Dos vertientes, dos mundos
Al sur, las estribaciones del Atlas se extienden hasta el océano, hasta las bahías rocosas de Tafedna. El clima es semiárido. Los suelos, calizos y salinos. En cerca de la mitad del territorio, dominan los bosques de argán, de tuya, de enebro y de pino — la mayoría de las plantas son espinosas, adaptadas a la escasez de agua. Las manadas de camellos y de cabras se desplazan a lo largo de la costa al ritmo de las estaciones.
Al norte, el país de los Chiadma ofrece otra cara. Las llanuras se extienden, atravesadas por la Montaña de Hierro (Jbel Lahdid). Las precipitaciones son más generosas, las tierras más llanas. La agricultura de subsistencia — trigo, cebada, maíz, legumbres — está activa desde hace siglos. Vacas y ovejas reemplazan a los camellos. Los olivos toman el lugar de los árboles de argán.
Entre los dos, a lo largo del valle del Oued Lkseb, la presa de Moulay Abderrahmane es el pulmón y el corazón palpitante de la región.

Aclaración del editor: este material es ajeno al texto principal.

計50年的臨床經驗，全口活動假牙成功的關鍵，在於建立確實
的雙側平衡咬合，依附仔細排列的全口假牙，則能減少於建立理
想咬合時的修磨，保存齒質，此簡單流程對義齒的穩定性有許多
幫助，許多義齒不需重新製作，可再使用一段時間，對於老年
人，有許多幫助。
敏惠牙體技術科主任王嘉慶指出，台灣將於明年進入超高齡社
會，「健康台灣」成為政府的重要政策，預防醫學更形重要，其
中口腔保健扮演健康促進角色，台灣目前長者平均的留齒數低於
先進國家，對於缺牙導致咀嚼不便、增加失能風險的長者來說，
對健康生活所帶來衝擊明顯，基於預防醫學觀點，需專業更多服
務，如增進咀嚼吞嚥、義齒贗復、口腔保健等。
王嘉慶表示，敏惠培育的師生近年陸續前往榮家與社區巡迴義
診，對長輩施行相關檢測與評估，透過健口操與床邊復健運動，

El Archipiélago de Mogador
Frente a Essaouira, el Archipiélago y las Dunas forman un sitio único en toda la costa atlántica marroquí. Cuatro veces clasificado — Reserva de caza, Reserva biológica permanente, Sitio de interés biológico y ecológico, Humedal de Importancia Internacional Ramsar.
Estas islas son los vestigios de un antiguo canal que separaba Essaouira del continente. La erosión del mar y el flujo del Oued Ksob han excavado la costa, aislado fragmentos de tierra, dibujado el archipiélago tal y como se ve hoy.
En estos islotes vive la colonia más importante de Halcones de Eleonor del mundo — unas 1.500 parejas que, al final de cada verano, migran en bloque hasta Madagascar para pasar el invierno. El Archipiélago alberga también el Cormorán grande marroquí, especie endémica, y la mayor colonia de Gaviotas patiamarillas del país.
Su protección, desde 1980, es la medida de conservación más exitosa de Marruecos.
En la costa, en las dunas
Las dunas de arena litorales están fijadas por cinturones de vegetación — Enebro rojo, tuya — cuyo papel es proteger Essaouira de la invasión de la arena.
Los humedales periurbanos, más discretos, acogen un contingente de aves migratorias todavía poco estudiado.
Essaouira se encuentra en la gran vía de migración entre Europa y África. A escala de Marruecos, son 334 las especies que hacen escala o residen aquí — paseriformes de los bosques, caradriiformes de las masas de agua, vagabundos raros observados una vez y nunca más vistos.
El territorio escucha. Observa. Espera la próxima temporada.